**Enunciado do exercício:** De acordo com o texto sobre o Conselho de Segurança da ONU, quais países são hoje os membros permanentes do Conselho?

**Trecho selecionado:**
Hoje, são cinco os membros permanentes do CS: EUA, Rússia, China, Inglaterra e França. Esses cinco possuem direito de veto. Ou seja, um assunto pode ser aprovado pelos outros 14 membros do Conselho, mas se um destes resolver vetá-lo a discussão para por aí. Assim, uma mudança no Conselho deve ser aprovada por dois terços dos países membros da ONU. Só que, nesse total, é preciso que estejam os cinco com direito a veto. Caso isso não aconteça, ocorre o mesmo que descrevi: ou seja, o assunto para por aí. Então, como se vê, não será nada fácil essa modificação. Basta ver que na presente assembleia China, Reino Unido, França e Rússia – esta para Putin não ser preso – não se fizeram representar por seu chefe de governo. A própria Índia, pretensa ocupante de um posto no Conselho, também não se fez representar por seu primeiro-ministro. Ou seja, não estão ligando muito para a proposta de Lula.

Começa que hoje os cinco membros permanentes estão muito longe da harmonia que tinham ao final da Segunda Guerra. Estados Unidos estão em guerra indireta com a Rússia. Ou, como é chamada também, uma guerra por procuração passada para a Ucrânia. Da mesma forma, os Estados Unidos travam com a China o que se convencionou chamar de Guerra 2.0. Uma guerra comercial que se acentuou na medida em que a China passou a ser um player importante no comércio internacional e que tem tomado novas e preocupantes derivações em função da questão de Taiwan. Tudo isto tem promovido uma perigosa aproximação entre Rússia e China.

Cabe lembrar que, teoricamente, a dita governança global não foi atribuída às cinco potências do Conselho de Segurança, mas à própria Organização das Nações Unidas. O problema, no entanto, para qualquer decisão da ONU, ficou por conta do poder de veto dos cinco países. Então, a ONU nunca teve poder para se impor. Tampouco tem uma força própria. O máximo que consegue é reunir a chamada “força de paz”, que procura separar partes em conflito, força esta sempre formada por soldados de países membros. Nesse sentido, o Brasil já teve alguns papéis importantes, como os “boinas azuis” que integraram o chamado Batalhão de Suez, que atuou na separação entre árabes e judeus, na guerra de 1967. Assim como também na força de paz que atuou durante muitos anos no Haiti.

**Extrato de dados:**
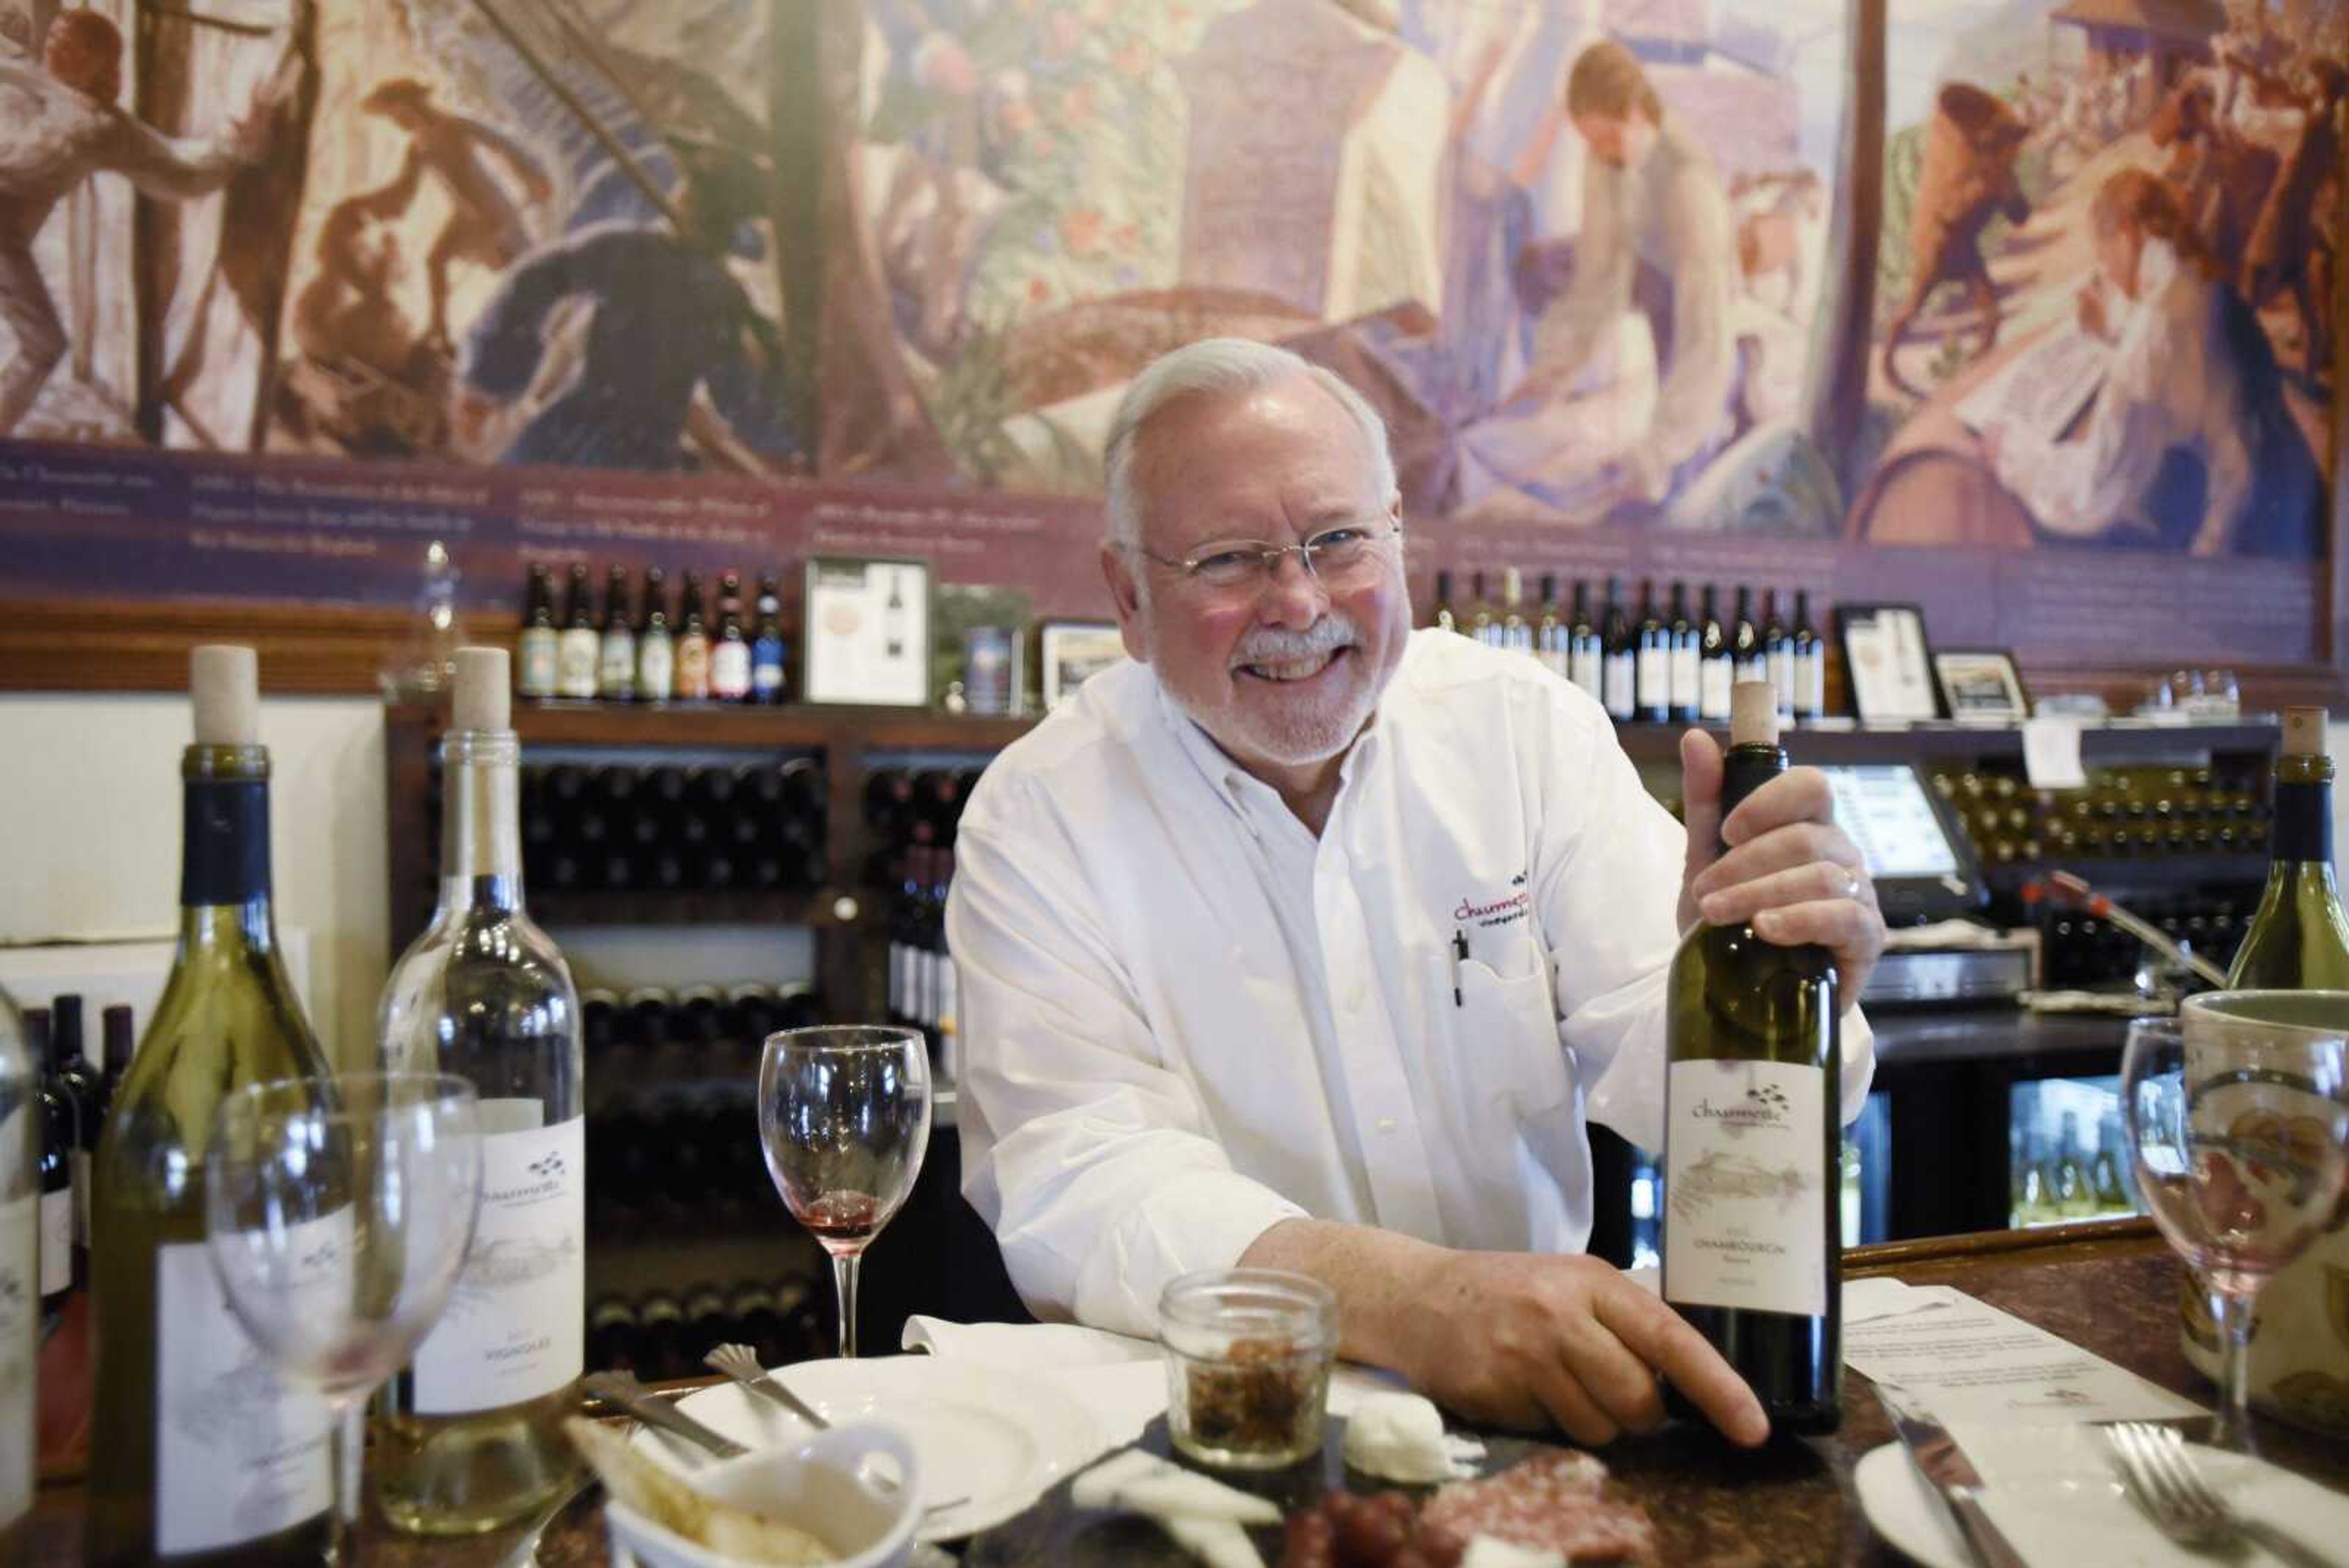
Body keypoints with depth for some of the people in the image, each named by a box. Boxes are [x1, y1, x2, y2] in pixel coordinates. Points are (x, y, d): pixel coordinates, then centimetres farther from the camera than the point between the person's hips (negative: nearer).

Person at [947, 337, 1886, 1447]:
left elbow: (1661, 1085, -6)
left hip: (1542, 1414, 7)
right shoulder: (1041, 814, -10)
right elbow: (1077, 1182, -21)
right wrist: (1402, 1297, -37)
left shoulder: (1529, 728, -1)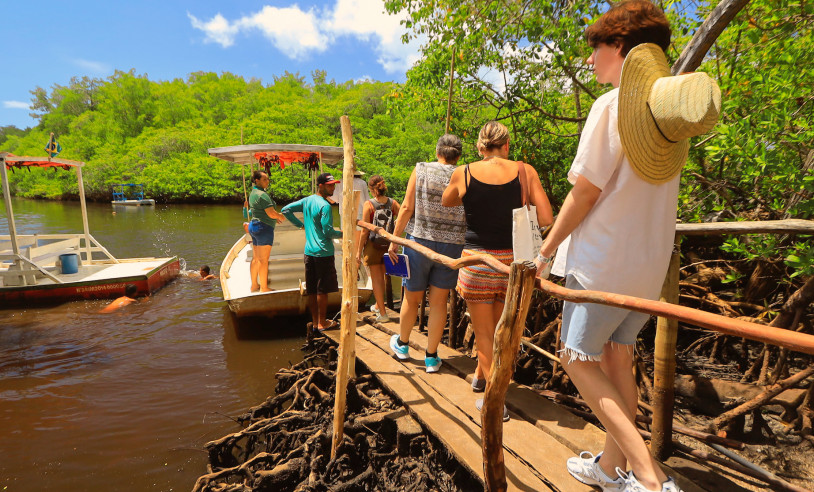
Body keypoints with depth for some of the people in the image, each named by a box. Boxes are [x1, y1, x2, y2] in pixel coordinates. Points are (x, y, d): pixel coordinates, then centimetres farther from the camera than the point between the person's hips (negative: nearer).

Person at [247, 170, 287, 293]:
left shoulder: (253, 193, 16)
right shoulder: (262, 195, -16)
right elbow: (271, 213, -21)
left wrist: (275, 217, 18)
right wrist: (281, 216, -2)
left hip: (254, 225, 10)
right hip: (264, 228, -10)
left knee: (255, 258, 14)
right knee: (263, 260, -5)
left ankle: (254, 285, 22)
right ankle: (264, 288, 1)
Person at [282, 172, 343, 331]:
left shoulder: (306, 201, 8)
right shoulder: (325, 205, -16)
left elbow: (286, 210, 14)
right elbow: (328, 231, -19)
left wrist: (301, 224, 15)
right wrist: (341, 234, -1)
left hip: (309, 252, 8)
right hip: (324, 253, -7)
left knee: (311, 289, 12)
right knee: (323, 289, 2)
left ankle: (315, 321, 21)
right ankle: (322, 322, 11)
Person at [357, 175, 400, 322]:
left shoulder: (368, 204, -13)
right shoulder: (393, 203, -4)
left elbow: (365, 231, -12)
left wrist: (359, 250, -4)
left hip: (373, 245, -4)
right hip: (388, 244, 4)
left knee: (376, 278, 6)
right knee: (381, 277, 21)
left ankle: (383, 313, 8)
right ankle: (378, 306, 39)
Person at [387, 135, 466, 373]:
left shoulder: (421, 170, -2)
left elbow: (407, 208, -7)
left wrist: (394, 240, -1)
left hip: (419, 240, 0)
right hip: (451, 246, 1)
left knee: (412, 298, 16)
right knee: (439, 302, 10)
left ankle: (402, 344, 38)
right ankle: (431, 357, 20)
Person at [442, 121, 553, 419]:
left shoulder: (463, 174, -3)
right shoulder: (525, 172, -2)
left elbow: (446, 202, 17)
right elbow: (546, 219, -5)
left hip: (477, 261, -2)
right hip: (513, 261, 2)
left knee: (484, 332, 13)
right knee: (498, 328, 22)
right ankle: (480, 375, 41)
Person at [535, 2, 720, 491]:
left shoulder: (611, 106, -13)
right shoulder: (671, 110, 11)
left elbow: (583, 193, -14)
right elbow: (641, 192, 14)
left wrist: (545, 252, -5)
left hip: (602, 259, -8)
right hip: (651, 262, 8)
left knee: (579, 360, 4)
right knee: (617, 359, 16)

**Solução do problema:** EUA, Rússia, China, Inglaterra e França.